Vous avez probablement entendu le terme « arrêter tranquillement ». Il s’agit de la tendance des employés à faire le strict minimum et à quitter silencieusement des emplois qui ne leur plaisent pas mais qui sont économiquement nécessaires. Vint ensuite « Arrête de crier ». C’est essentiellement ce qui est écrit sur la boîte : déclamer pourquoi vous marchez.
Mais aujourd’hui, les travailleurs sont de plus en plus mécontents de leurs lieux de travail toxiques et abandonnent leur emploi sans aucun avertissement ni préavis de démission – ou plutôt de « démissions par vengeance ».
Malheureusement, il n’y a pas que les jeunes embauchés qui, découragés, quittent leur emploi sans préavis ni préavis qu’ils ne seront pas à leur bureau le lendemain. Selon le site d’offres d’emploi Monster’s Revenge Retirement Report, près de la moitié des travailleurs américains déclarent avoir quitté leur emploi.
La majorité d’entre eux occupaient leur emploi depuis plus de deux ans et ont décidé de le quitter en silence.
« Les démissions soudaines ne sont pas seulement des départs individuels ; elles constituent des signaux d’alarme dans toute la culture du lieu de travail », explique Vicki Salemi, experte en carrière chez Monster. « Lorsque les travailleurs partent sans préavis, c’est souvent parce qu’ils ont perdu confiance dans les dirigeants ou parce qu’ils ont le sentiment que leur voix n’est pas entendue. »
Pourquoi les employés partent pour se venger : lieux de travail et direction toxiques
Étonnamment, ce n’est pas une question d’argent. Selon une étude de Monster, les principaux déclencheurs des démissions par vengeance sont un lieu de travail toxique, une mauvaise gestion et un sentiment de sous-évaluation. En fait, les bas salaires ou l’absence d’avantages sociaux ne représentent que 4 % des démissions silencieuses.
Le manque d’opportunités d’évolution de carrière arrive encore plus bas, ce qui prouve que la culture et le management favorisent la fidélité, ou son effondrement.
Et bien sûr, cela a un effet d’entraînement sur ceux qui restent. Près de 60 % des salariés ont vu un collègue quitter son travail sans préavis, et l’impact sur leur équipe est immédiat. Les projets stagnent, les employés restants se démènent pour combler les lacunes et le moral général en souffre. Jusqu’à un tiers des salariés ont vu quatre collègues ou plus démissionner subitement sans le leur dire.
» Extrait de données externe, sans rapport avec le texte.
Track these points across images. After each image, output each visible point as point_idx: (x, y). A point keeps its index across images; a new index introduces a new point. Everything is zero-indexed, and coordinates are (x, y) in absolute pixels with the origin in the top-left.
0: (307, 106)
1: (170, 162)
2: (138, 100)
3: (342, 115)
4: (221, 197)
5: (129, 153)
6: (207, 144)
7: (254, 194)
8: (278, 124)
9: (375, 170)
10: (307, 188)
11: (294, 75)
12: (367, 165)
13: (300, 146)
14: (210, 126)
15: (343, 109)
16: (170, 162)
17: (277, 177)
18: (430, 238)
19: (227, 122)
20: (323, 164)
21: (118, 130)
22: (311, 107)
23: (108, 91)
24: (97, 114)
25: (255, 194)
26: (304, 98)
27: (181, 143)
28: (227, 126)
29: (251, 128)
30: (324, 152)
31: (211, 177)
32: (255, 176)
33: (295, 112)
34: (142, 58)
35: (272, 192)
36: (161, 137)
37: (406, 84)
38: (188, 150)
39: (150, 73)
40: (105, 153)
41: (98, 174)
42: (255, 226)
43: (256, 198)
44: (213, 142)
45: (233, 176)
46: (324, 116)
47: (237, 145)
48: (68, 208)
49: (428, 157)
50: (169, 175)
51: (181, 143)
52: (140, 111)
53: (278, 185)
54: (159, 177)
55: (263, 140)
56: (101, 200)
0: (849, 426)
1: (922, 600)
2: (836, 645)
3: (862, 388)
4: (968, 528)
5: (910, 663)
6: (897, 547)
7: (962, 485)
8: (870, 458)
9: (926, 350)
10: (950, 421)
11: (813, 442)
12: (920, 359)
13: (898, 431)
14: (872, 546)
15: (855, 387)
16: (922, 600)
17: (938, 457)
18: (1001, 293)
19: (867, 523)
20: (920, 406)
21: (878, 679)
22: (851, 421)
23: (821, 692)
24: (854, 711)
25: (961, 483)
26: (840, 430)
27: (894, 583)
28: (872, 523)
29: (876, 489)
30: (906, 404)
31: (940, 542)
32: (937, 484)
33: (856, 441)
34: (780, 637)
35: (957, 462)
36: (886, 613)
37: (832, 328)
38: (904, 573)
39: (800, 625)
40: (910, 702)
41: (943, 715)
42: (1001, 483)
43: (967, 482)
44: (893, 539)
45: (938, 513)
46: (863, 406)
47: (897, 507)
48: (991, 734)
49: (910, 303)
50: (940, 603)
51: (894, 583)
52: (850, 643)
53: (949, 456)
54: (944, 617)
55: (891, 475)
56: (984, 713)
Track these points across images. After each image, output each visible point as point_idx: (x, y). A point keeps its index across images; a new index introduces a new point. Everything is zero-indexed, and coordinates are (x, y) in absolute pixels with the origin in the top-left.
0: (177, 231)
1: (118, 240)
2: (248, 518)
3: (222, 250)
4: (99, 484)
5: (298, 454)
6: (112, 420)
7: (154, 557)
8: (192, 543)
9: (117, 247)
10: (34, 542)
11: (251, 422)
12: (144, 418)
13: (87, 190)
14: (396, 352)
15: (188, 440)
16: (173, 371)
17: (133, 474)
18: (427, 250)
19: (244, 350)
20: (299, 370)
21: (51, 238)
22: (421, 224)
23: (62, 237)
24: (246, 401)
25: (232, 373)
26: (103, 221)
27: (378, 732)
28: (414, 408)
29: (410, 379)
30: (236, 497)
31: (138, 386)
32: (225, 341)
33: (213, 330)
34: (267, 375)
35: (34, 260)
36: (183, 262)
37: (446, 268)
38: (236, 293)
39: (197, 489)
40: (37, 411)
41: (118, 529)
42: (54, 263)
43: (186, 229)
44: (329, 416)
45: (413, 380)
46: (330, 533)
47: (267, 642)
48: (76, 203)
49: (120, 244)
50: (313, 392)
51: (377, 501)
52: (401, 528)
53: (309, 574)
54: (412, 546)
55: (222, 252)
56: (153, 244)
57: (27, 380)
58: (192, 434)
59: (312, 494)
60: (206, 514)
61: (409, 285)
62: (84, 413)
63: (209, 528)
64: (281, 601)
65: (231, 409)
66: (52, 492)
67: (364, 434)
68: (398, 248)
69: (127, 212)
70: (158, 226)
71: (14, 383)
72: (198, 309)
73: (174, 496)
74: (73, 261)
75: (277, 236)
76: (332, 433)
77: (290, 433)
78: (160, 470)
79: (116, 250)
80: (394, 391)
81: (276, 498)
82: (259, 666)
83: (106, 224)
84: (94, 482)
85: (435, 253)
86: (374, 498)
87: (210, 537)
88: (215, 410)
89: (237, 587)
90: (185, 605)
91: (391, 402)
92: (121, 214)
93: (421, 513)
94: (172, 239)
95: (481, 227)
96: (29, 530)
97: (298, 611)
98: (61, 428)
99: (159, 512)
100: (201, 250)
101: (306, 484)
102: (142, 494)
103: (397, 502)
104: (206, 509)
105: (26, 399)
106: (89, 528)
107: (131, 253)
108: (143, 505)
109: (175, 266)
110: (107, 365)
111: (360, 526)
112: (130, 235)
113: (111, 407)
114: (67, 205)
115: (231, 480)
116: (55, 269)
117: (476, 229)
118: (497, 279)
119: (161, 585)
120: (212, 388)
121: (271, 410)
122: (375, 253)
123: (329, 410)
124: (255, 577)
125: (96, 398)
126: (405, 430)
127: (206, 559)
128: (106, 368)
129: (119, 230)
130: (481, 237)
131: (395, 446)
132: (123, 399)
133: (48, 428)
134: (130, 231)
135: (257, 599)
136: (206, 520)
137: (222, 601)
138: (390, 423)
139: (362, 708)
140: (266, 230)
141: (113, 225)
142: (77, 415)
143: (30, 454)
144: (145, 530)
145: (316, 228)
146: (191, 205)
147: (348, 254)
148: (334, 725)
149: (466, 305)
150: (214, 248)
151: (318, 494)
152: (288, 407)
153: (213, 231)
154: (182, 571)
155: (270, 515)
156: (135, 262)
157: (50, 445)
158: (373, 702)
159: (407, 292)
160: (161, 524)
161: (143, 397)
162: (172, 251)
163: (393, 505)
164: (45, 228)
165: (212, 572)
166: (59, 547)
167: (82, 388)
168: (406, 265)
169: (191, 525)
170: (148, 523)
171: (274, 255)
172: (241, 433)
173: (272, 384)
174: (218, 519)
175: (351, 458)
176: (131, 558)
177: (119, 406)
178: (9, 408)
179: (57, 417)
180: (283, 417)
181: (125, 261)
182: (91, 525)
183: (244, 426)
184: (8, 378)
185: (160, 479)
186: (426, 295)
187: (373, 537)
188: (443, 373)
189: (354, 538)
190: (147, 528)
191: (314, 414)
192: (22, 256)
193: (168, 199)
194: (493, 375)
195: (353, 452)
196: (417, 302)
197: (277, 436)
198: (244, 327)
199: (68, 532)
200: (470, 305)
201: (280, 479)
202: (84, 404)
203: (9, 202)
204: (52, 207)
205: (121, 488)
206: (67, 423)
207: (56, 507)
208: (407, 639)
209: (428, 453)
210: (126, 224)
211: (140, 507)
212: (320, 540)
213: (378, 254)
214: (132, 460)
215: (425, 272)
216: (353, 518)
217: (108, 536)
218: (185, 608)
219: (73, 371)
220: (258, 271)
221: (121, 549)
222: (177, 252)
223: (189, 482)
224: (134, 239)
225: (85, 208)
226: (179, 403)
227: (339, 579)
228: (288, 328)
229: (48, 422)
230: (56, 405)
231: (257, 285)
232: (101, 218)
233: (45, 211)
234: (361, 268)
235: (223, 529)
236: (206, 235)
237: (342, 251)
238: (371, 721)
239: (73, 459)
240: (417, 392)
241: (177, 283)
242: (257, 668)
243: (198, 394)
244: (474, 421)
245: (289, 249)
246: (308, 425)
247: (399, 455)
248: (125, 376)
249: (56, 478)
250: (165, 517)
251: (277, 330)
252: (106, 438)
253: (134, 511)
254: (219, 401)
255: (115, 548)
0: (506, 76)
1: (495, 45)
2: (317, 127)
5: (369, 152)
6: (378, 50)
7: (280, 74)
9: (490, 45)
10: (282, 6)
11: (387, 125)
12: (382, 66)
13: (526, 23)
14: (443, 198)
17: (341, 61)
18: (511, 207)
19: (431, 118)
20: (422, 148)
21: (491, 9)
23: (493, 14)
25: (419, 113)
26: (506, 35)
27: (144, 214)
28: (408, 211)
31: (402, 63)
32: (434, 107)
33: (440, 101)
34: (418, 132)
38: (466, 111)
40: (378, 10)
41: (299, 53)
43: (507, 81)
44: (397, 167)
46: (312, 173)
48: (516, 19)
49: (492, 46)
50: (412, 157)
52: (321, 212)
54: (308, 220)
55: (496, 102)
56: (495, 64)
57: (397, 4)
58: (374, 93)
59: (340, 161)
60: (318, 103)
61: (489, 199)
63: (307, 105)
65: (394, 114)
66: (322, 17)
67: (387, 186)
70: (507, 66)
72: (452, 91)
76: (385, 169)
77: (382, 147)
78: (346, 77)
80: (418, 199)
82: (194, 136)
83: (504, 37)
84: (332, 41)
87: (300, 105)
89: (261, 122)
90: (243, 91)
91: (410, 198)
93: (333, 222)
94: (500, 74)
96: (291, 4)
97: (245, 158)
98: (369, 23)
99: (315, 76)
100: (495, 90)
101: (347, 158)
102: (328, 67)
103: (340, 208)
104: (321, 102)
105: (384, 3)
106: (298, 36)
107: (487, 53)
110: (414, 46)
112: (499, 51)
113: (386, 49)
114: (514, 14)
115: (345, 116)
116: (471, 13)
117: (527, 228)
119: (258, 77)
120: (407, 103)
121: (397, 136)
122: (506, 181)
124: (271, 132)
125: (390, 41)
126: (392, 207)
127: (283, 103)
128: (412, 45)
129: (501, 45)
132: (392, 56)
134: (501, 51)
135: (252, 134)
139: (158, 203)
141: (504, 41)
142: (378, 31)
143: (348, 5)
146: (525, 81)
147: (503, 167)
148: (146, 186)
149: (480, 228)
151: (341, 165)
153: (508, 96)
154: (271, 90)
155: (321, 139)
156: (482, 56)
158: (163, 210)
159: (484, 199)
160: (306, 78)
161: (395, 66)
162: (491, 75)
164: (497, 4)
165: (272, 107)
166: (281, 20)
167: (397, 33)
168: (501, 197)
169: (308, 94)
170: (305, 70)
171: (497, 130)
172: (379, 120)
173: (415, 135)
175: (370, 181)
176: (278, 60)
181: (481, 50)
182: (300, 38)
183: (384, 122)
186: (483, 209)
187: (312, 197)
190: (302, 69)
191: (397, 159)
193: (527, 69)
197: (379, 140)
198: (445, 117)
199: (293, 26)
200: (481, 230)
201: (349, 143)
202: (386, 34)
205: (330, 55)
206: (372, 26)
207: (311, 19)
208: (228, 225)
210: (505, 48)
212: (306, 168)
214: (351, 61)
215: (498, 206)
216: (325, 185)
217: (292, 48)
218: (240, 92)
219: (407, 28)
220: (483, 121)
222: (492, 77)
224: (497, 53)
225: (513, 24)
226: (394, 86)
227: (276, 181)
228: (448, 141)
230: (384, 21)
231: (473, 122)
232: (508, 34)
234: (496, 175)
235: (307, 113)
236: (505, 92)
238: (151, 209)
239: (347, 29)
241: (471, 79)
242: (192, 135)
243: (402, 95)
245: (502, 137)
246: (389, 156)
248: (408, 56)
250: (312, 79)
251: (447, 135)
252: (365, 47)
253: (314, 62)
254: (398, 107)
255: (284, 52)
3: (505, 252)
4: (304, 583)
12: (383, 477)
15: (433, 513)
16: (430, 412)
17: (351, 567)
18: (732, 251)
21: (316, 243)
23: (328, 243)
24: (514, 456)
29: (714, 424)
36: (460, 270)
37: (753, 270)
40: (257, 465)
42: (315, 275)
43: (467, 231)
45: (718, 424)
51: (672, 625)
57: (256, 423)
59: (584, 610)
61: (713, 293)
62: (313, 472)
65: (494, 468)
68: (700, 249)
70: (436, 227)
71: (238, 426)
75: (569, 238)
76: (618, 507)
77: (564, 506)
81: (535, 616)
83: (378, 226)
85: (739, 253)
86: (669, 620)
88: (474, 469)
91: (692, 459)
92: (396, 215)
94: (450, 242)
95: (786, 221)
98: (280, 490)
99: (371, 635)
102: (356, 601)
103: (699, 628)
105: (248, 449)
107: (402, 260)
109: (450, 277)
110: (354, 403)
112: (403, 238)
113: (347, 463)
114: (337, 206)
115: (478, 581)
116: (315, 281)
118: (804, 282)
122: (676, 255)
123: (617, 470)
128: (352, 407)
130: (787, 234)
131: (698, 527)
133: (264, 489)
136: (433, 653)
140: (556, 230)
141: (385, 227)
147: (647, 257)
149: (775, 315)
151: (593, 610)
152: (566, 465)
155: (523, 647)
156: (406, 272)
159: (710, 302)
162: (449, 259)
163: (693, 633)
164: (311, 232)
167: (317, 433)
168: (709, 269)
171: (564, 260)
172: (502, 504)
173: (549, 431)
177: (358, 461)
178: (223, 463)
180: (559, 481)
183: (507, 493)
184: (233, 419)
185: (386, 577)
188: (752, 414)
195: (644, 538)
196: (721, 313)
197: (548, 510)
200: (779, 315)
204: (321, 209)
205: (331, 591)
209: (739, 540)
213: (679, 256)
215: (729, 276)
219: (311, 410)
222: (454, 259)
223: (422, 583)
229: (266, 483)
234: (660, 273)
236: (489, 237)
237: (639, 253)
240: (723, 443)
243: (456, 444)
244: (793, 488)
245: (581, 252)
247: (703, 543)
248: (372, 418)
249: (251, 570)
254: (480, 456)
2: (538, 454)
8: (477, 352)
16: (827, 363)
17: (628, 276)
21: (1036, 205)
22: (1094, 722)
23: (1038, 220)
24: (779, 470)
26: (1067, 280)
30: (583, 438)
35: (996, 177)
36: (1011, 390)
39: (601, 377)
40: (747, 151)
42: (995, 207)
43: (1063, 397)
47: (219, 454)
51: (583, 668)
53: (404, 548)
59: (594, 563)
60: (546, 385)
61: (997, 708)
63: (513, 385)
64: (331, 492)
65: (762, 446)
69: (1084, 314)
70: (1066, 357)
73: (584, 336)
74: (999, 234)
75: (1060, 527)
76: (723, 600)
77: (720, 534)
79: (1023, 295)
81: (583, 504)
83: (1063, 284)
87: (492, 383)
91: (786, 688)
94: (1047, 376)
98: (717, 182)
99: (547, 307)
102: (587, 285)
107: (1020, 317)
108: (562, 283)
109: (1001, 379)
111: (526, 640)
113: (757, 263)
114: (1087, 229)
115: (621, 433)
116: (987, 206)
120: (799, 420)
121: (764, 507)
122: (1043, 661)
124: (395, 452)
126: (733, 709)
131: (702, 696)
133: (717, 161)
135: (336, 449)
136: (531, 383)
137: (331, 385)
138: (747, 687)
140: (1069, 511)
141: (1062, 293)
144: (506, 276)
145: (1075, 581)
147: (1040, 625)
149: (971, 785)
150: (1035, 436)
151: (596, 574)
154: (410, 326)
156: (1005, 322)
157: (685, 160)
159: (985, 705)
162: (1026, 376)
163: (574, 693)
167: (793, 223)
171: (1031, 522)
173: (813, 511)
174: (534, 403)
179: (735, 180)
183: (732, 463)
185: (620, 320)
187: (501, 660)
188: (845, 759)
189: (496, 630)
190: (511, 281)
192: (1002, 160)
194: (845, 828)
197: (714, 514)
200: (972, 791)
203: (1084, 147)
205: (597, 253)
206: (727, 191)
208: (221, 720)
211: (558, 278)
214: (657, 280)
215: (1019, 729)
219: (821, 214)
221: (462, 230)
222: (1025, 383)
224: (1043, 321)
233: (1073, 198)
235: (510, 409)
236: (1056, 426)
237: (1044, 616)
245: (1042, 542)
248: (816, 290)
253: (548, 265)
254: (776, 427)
Pire encore, cela pourrait même être le déclencheur pour vous d’essayer d’arrêter votre prochaine frénésie de vengeance. Malgré les perturbations que cela provoque, environ 90 % des travailleurs déclarent que les mauvaises conditions de travail justifient une démission par vengeance, et la moitié déclarent qu’il s’agit d’une forme légitime de protestation.
Comment réduire la vengeance en cas de départ d’une entreprise
L’antidote n’est pas seulement des augmentations et des avantages, mais aussi un leadership actif. Les employés ont déclaré à Monster que s’ils avaient eu une culture de travail plus saine (63 %), une reconnaissance pour leurs contributions (47 %) ou même un nouveau patron (46 %), ils n’auraient peut-être pas quitté l’entreprise d’un coup.
Un cheminement de carrière clair est également important. Les employés veulent avoir le sentiment que leur temps et leurs efforts sont un investissement dans leur croissance, et pas seulement un moyen de faire fonctionner le bureau. Le manque d’opportunités visibles d’avancement ou le fait de ne pas se sentir entendu peut entraîner de la frustration et éroder la loyauté.
Les chercheurs suggèrent que les employeurs qui souhaitent réduire le roulement du personnel devraient se concentrer sur quatre éléments :
Créer un environnement de travail sûr et respectueux Former les managers à diriger avec empathie et clarté Reconnaître et récompenser les contributions Offrir une rémunération compétitive et des cheminements de carrière clairs
« Dans le marché du travail concurrentiel d’aujourd’hui, s’attaquer de manière proactive à ces problèmes peut faire la différence entre une perte soudaine de talents et la constitution d’une main-d’œuvre fidèle et à long terme », conclut le rapport.